Following Senator Stevens’s conviction yesterday, the Anchorage Daily News has spotlighted an interesting issue that would arise in the event Stevens were to resign. Evidently the Alaska Legislature passed a law in 2004 which allowed the Governor to make a temporary appointment to fill a Senate vacancy pending a special election to fill the seat. However, later in 2004 the voters approved a ballot initiative which purports to take away the temporary appointment power.
Under the Seventeenth Amendment, “the legislature of any State may empower the executive thereof to make temporary appointments until the people fill the vacancies by election as the legislature may direct.” The issue, then, is whether the power granted by the Seventeenth Amendment can be taken away from the state legislature by some other state authority, in this case the voters by ballot initiative.

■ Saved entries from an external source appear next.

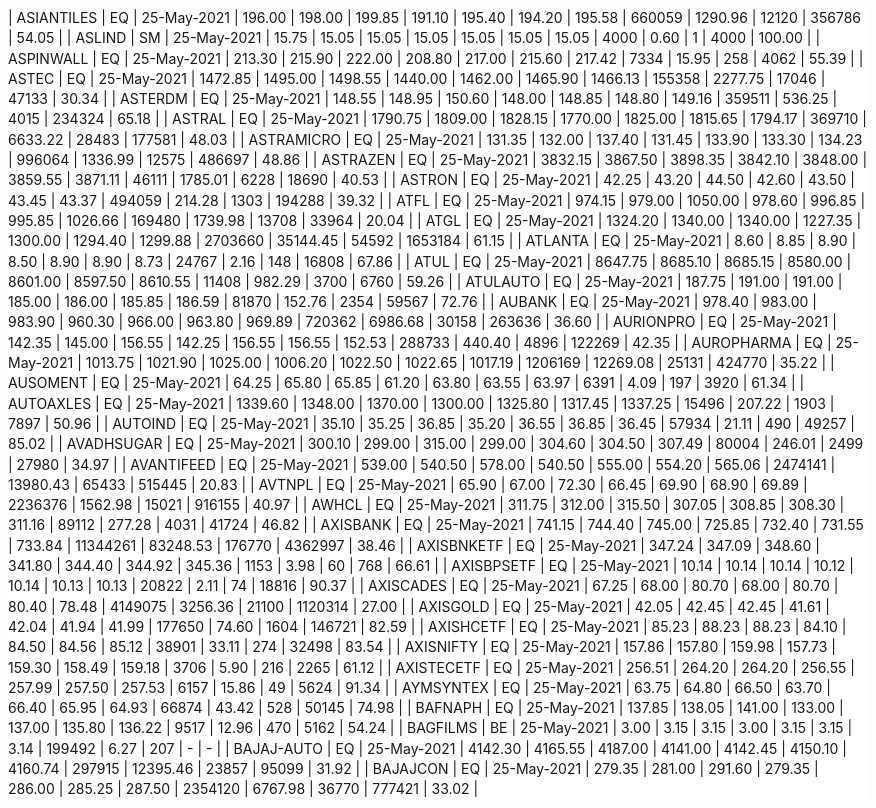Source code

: | ASIANTILES | EQ | 25-May-2021 | 196.00 | 198.00 | 199.85 | 191.10 | 195.40 | 194.20 | 195.58 | 660059 | 1290.96 | 12120 | 356786 | 54.05 |
| ASLIND | SM | 25-May-2021 | 15.75 | 15.05 | 15.05 | 15.05 | 15.05 | 15.05 | 15.05 | 4000 | 0.60 | 1 | 4000 | 100.00 |
| ASPINWALL | EQ | 25-May-2021 | 213.30 | 215.90 | 222.00 | 208.80 | 217.00 | 215.60 | 217.42 | 7334 | 15.95 | 258 | 4062 | 55.39 |
| ASTEC | EQ | 25-May-2021 | 1472.85 | 1495.00 | 1498.55 | 1440.00 | 1462.00 | 1465.90 | 1466.13 | 155358 | 2277.75 | 17046 | 47133 | 30.34 |
| ASTERDM | EQ | 25-May-2021 | 148.55 | 148.95 | 150.60 | 148.00 | 148.85 | 148.80 | 149.16 | 359511 | 536.25 | 4015 | 234324 | 65.18 |
| ASTRAL | EQ | 25-May-2021 | 1790.75 | 1809.00 | 1828.15 | 1770.00 | 1825.00 | 1815.65 | 1794.17 | 369710 | 6633.22 | 28483 | 177581 | 48.03 |
| ASTRAMICRO | EQ | 25-May-2021 | 131.35 | 132.00 | 137.40 | 131.45 | 133.90 | 133.30 | 134.23 | 996064 | 1336.99 | 12575 | 486697 | 48.86 |
| ASTRAZEN | EQ | 25-May-2021 | 3832.15 | 3867.50 | 3898.35 | 3842.10 | 3848.00 | 3859.55 | 3871.11 | 46111 | 1785.01 | 6228 | 18690 | 40.53 |
| ASTRON | EQ | 25-May-2021 | 42.25 | 43.20 | 44.50 | 42.60 | 43.50 | 43.45 | 43.37 | 494059 | 214.28 | 1303 | 194288 | 39.32 |
| ATFL | EQ | 25-May-2021 | 974.15 | 979.00 | 1050.00 | 978.60 | 996.85 | 995.85 | 1026.66 | 169480 | 1739.98 | 13708 | 33964 | 20.04 |
| ATGL | EQ | 25-May-2021 | 1324.20 | 1340.00 | 1340.00 | 1227.35 | 1300.00 | 1294.40 | 1299.88 | 2703660 | 35144.45 | 54592 | 1653184 | 61.15 |
| ATLANTA | EQ | 25-May-2021 | 8.60 | 8.85 | 8.90 | 8.50 | 8.90 | 8.90 | 8.73 | 24767 | 2.16 | 148 | 16808 | 67.86 |
| ATUL | EQ | 25-May-2021 | 8647.75 | 8685.10 | 8685.15 | 8580.00 | 8601.00 | 8597.50 | 8610.55 | 11408 | 982.29 | 3700 | 6760 | 59.26 |
| ATULAUTO | EQ | 25-May-2021 | 187.75 | 191.00 | 191.00 | 185.00 | 186.00 | 185.85 | 186.59 | 81870 | 152.76 | 2354 | 59567 | 72.76 |
| AUBANK | EQ | 25-May-2021 | 978.40 | 983.00 | 983.90 | 960.30 | 966.00 | 963.80 | 969.89 | 720362 | 6986.68 | 30158 | 263636 | 36.60 |
| AURIONPRO | EQ | 25-May-2021 | 142.35 | 145.00 | 156.55 | 142.25 | 156.55 | 156.55 | 152.53 | 288733 | 440.40 | 4896 | 122269 | 42.35 |
| AUROPHARMA | EQ | 25-May-2021 | 1013.75 | 1021.90 | 1025.00 | 1006.20 | 1022.50 | 1022.65 | 1017.19 | 1206169 | 12269.08 | 25131 | 424770 | 35.22 |
| AUSOMENT | EQ | 25-May-2021 | 64.25 | 65.80 | 65.85 | 61.20 | 63.80 | 63.55 | 63.97 | 6391 | 4.09 | 197 | 3920 | 61.34 |
| AUTOAXLES | EQ | 25-May-2021 | 1339.60 | 1348.00 | 1370.00 | 1300.00 | 1325.80 | 1317.45 | 1337.25 | 15496 | 207.22 | 1903 | 7897 | 50.96 |
| AUTOIND | EQ | 25-May-2021 | 35.10 | 35.25 | 36.85 | 35.20 | 36.55 | 36.85 | 36.45 | 57934 | 21.11 | 490 | 49257 | 85.02 |
| AVADHSUGAR | EQ | 25-May-2021 | 300.10 | 299.00 | 315.00 | 299.00 | 304.60 | 304.50 | 307.49 | 80004 | 246.01 | 2499 | 27980 | 34.97 |
| AVANTIFEED | EQ | 25-May-2021 | 539.00 | 540.50 | 578.00 | 540.50 | 555.00 | 554.20 | 565.06 | 2474141 | 13980.43 | 65433 | 515445 | 20.83 |
| AVTNPL | EQ | 25-May-2021 | 65.90 | 67.00 | 72.30 | 66.45 | 69.90 | 68.90 | 69.89 | 2236376 | 1562.98 | 15021 | 916155 | 40.97 |
| AWHCL | EQ | 25-May-2021 | 311.75 | 312.00 | 315.50 | 307.05 | 308.85 | 308.30 | 311.16 | 89112 | 277.28 | 4031 | 41724 | 46.82 |
| AXISBANK | EQ | 25-May-2021 | 741.15 | 744.40 | 745.00 | 725.85 | 732.40 | 731.55 | 733.84 | 11344261 | 83248.53 | 176770 | 4362997 | 38.46 |
| AXISBNKETF | EQ | 25-May-2021 | 347.24 | 347.09 | 348.60 | 341.80 | 344.40 | 344.92 | 345.36 | 1153 | 3.98 | 60 | 768 | 66.61 |
| AXISBPSETF | EQ | 25-May-2021 | 10.14 | 10.14 | 10.14 | 10.12 | 10.14 | 10.13 | 10.13 | 20822 | 2.11 | 74 | 18816 | 90.37 |
| AXISCADES | EQ | 25-May-2021 | 67.25 | 68.00 | 80.70 | 68.00 | 80.70 | 80.40 | 78.48 | 4149075 | 3256.36 | 21100 | 1120314 | 27.00 |
| AXISGOLD | EQ | 25-May-2021 | 42.05 | 42.45 | 42.45 | 41.61 | 42.04 | 41.94 | 41.99 | 177650 | 74.60 | 1604 | 146721 | 82.59 |
| AXISHCETF | EQ | 25-May-2021 | 85.23 | 88.23 | 88.23 | 84.10 | 84.50 | 84.56 | 85.12 | 38901 | 33.11 | 274 | 32498 | 83.54 |
| AXISNIFTY | EQ | 25-May-2021 | 157.86 | 157.80 | 159.98 | 157.73 | 159.30 | 158.49 | 159.18 | 3706 | 5.90 | 216 | 2265 | 61.12 |
| AXISTECETF | EQ | 25-May-2021 | 256.51 | 264.20 | 264.20 | 256.55 | 257.99 | 257.50 | 257.53 | 6157 | 15.86 | 49 | 5624 | 91.34 |
| AYMSYNTEX | EQ | 25-May-2021 | 63.75 | 64.80 | 66.50 | 63.70 | 66.40 | 65.95 | 64.93 | 66874 | 43.42 | 528 | 50145 | 74.98 |
| BAFNAPH | EQ | 25-May-2021 | 137.85 | 138.05 | 141.00 | 133.00 | 137.00 | 135.80 | 136.22 | 9517 | 12.96 | 470 | 5162 | 54.24 |
| BAGFILMS | BE | 25-May-2021 | 3.00 | 3.15 | 3.15 | 3.00 | 3.15 | 3.15 | 3.14 | 199492 | 6.27 | 207 | - | - |
| BAJAJ-AUTO | EQ | 25-May-2021 | 4142.30 | 4165.55 | 4187.00 | 4141.00 | 4142.45 | 4150.10 | 4160.74 | 297915 | 12395.46 | 23857 | 95099 | 31.92 |
| BAJAJCON | EQ | 25-May-2021 | 279.35 | 281.00 | 291.60 | 279.35 | 286.00 | 285.25 | 287.50 | 2354120 | 6767.98 | 36770 | 777421 | 33.02 |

I have not done exhaustive (or even tiring) research on the issue. It appears, though, that Supreme Court cases on state legislative action regarding the time, place and manner of federal elections would be relevant here. Although the Constitution provides that regulations on time, place and manner “shall be prescribed in each State by the Legislature thereof,” the Court has held that this does not pre-empt state constitutional provisions that limit a state legislature’s lawmaking authority, such as provisions that a billed passed by the legislature may be vetoed by the Governor, Smiley v. Holm, 285 U.S. 355 (1932), or may be negated by a referendum, Davis v. Hildebrant, 241 U.S. 565 (1916).